* [About this exercise] All of the data should be restated word for word, with the pictures omitted.

* [Data supplied]
--
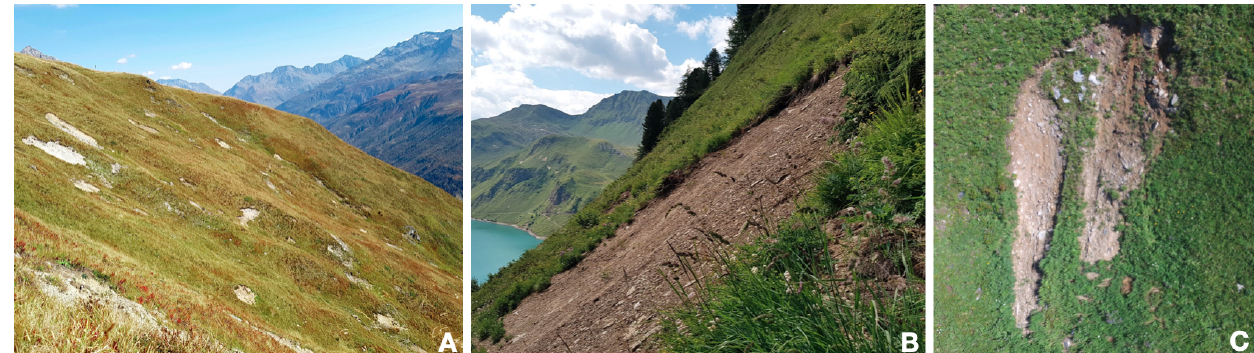
Figure 1. Images showing examples of shallow landslides. Shallow-landslide sites show displaced topsoil layers and have a distinct boundary to the vegetation. (a) Taken in the Urseren valley, showing a larger section of a south-east-facing slope area affected by many shallow landslides (light-coloured patches). (b) Taken in Val Piora, showing a close-up of a shallow landslide facing south. (c) Showing an image taken with a UAV in Val Piora with an approximate length of 10m.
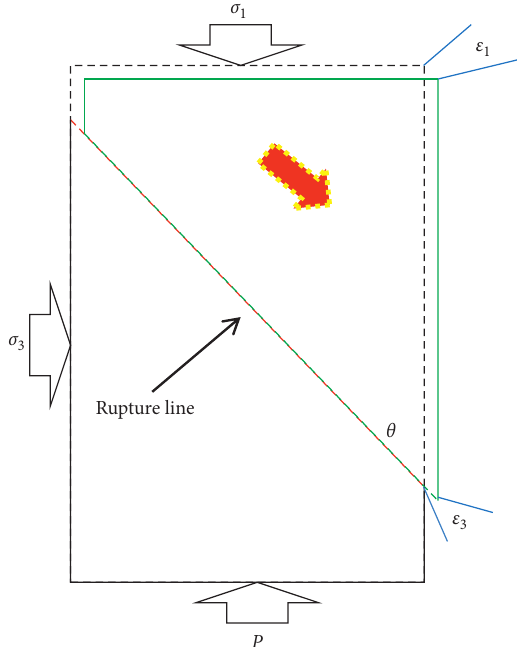
Figure 14: Schematic diagram of typical rock failure under triaxial compression.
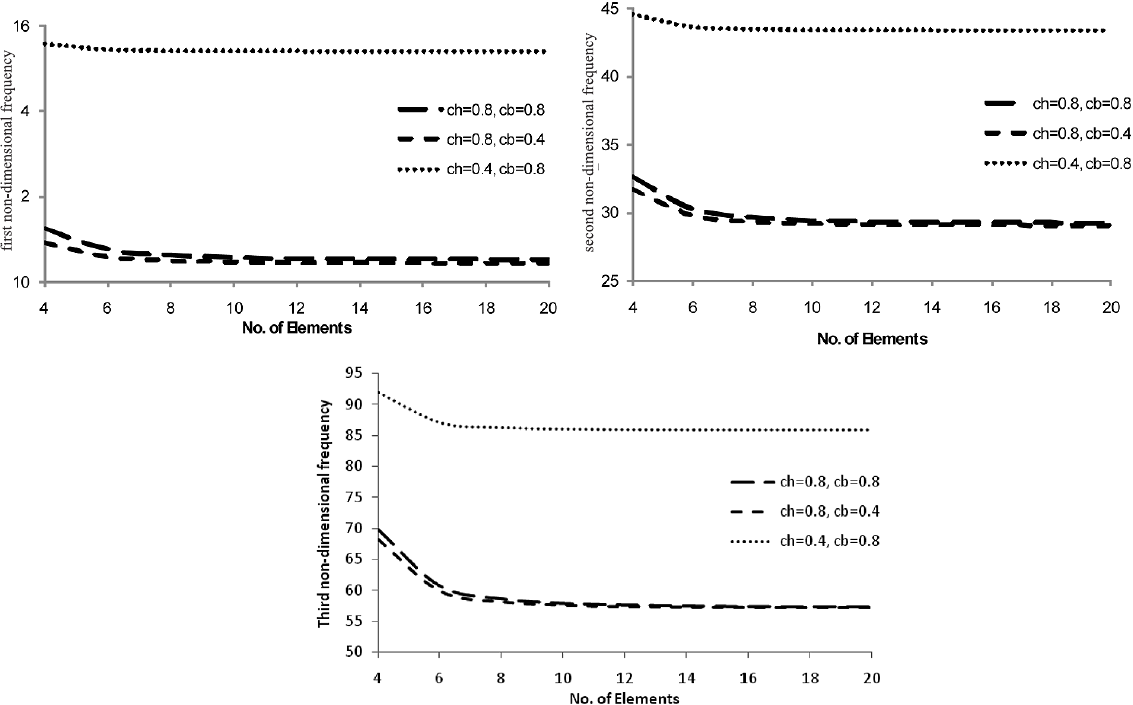
Fig. 4. Cnvergence of the element in free transverse vibration of a C-C axially FG tapered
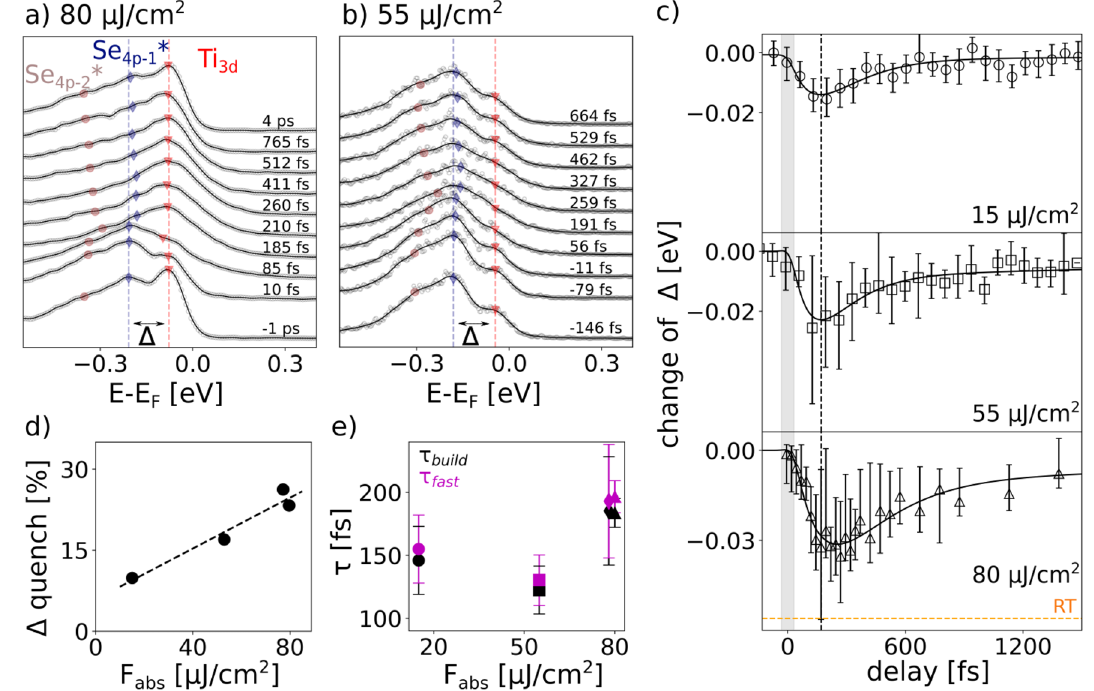
Figure 2. Gap dynamics at different excitation density. ( a , b ) Selected EDCs taken at M point with markers indicating the fitted peak positions of the Ti 3 d conduction band (red triangle) and the Se 4 p − 1 (blue diamonds) and Se 4 p − 2 valence bands (brown circles) after excitation with 80 ( a ) and 55 µ J/ cm represents raw data and solid black lines represent the smoothed raw data using the Gaussian method (10 meV window). ( c ) Fitted change of gap size over delay after excitation with 15, 55 and 80 µ J/ cm represent fits to the data. The dotted orange line represents the gap size extracted by equilibrium ARPES at room temperature 22 . ( d ) Maximum gap quench (with respect to the equilibrium value) in dependence of absorbed fluence F abs . Dashed line is a linear fit of the data points. ( e ) Fitting parameters τ build and τ fast in dependence of the absorbed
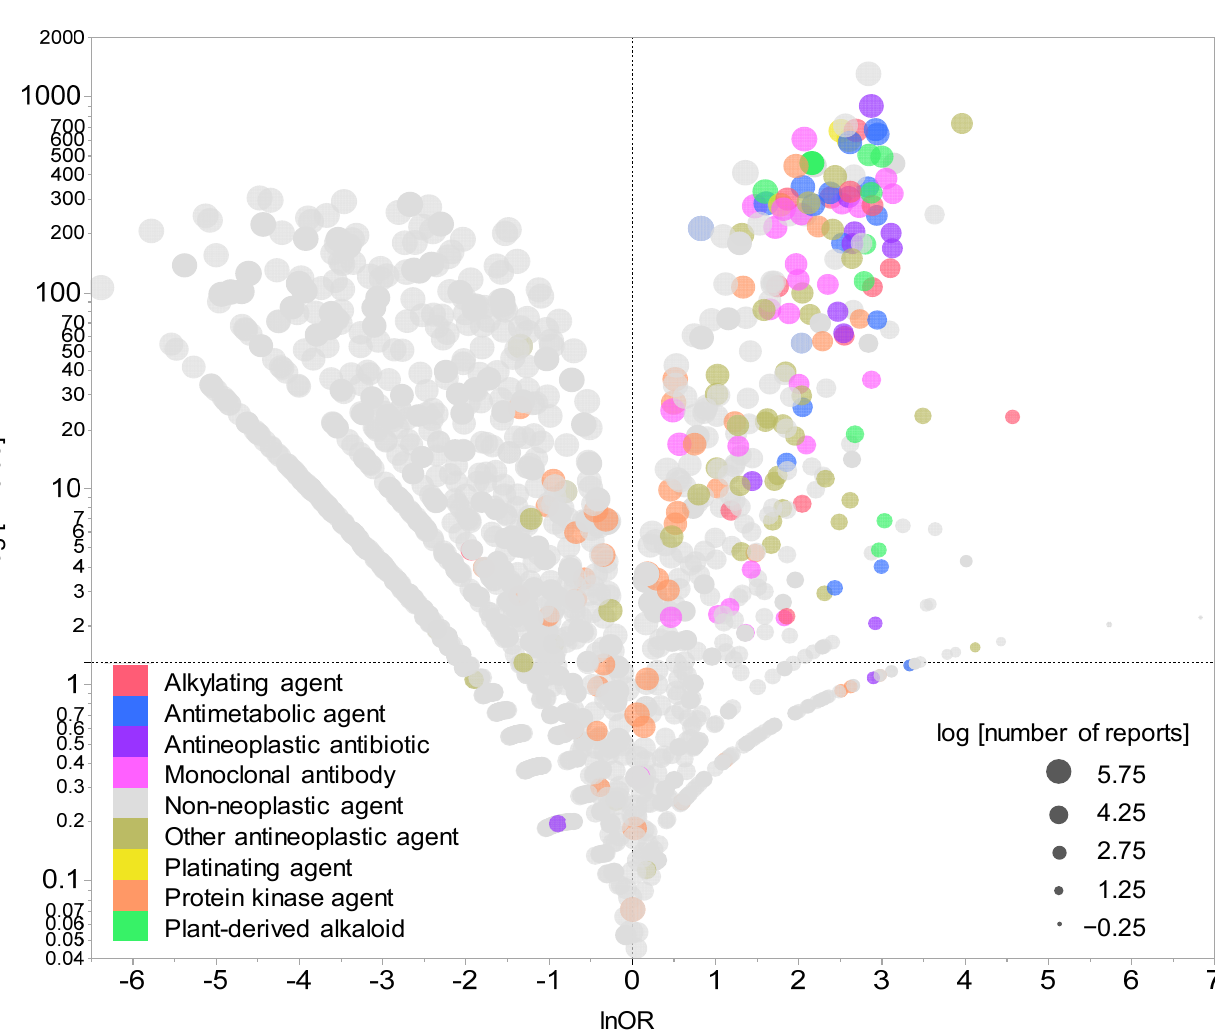
Figure 2. Drugs associated with CIN development. The X axis shows the natural lnORs, whereas the Y axis shows the common logarithm of the inverse p value ( − log10( p value)) from Fisher’s exact test. The ORs were calculated using cross- tabulation. The dotted line on the Y axis represents p = 0.05. The plot colors indicate Anatomical Therapeutic Chemistry classification, whereas the plot size indicates the common logarithm of the total number of reported adverse events for each drug ( − 0.25 to 5.75).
--
* [Solution for this task]
Figure 1. Images showing examples of shallow landslides. Shallow-landslide sites show displaced topsoil layers and have a distinct boundary to the vegetation. (a) Taken in the Urseren valley, showing a larger section of a south-east-facing slope area affected by many shallow landslides (light-coloured patches). (b) Taken in Val Piora, showing a close-up of a shallow landslide facing south. (c) Showing an image taken with a UAV in Val Piora with an approximate length of 10m.
Figure 14: Schematic diagram of typical rock failure under triaxial compression.
Fig. 4. Cnvergence of the element in free transverse vibration of a C-C axially FG tapered
Figure 2. Gap dynamics at different excitation density. ( a , b ) Selected EDCs taken at M point with markers indicating the fitted peak positions of the Ti 3 d conduction band (red triangle) and the Se 4 p − 1 (blue diamonds) and Se 4 p − 2 valence bands (brown circles) after excitation with 80 ( a ) and 55 µ J/ cm represents raw data and solid black lines represent the smoothed raw data using the Gaussian method (10 meV window). ( c ) Fitted change of gap size over delay after excitation with 15, 55 and 80 µ J/ cm represent fits to the data. The dotted orange line represents the gap size extracted by equilibrium ARPES at room temperature 22 . ( d ) Maximum gap quench (with respect to the equilibrium value) in dependence of absorbed fluence F abs . Dashed line is a linear fit of the data points. ( e ) Fitting parameters τ build and τ fast in dependence of the absorbed
Figure 2. Drugs associated with CIN development. The X axis shows the natural lnORs, whereas the Y axis shows the common logarithm of the inverse p value ( − log10( p value)) from Fisher’s exact test. The ORs were calculated using cross- tabulation. The dotted line on the Y axis represents p = 0.05. The plot colors indicate Anatomical Therapeutic Chemistry classification, whereas the plot size indicates the common logarithm of the total number of reported adverse events for each drug ( − 0.25 to 5.75).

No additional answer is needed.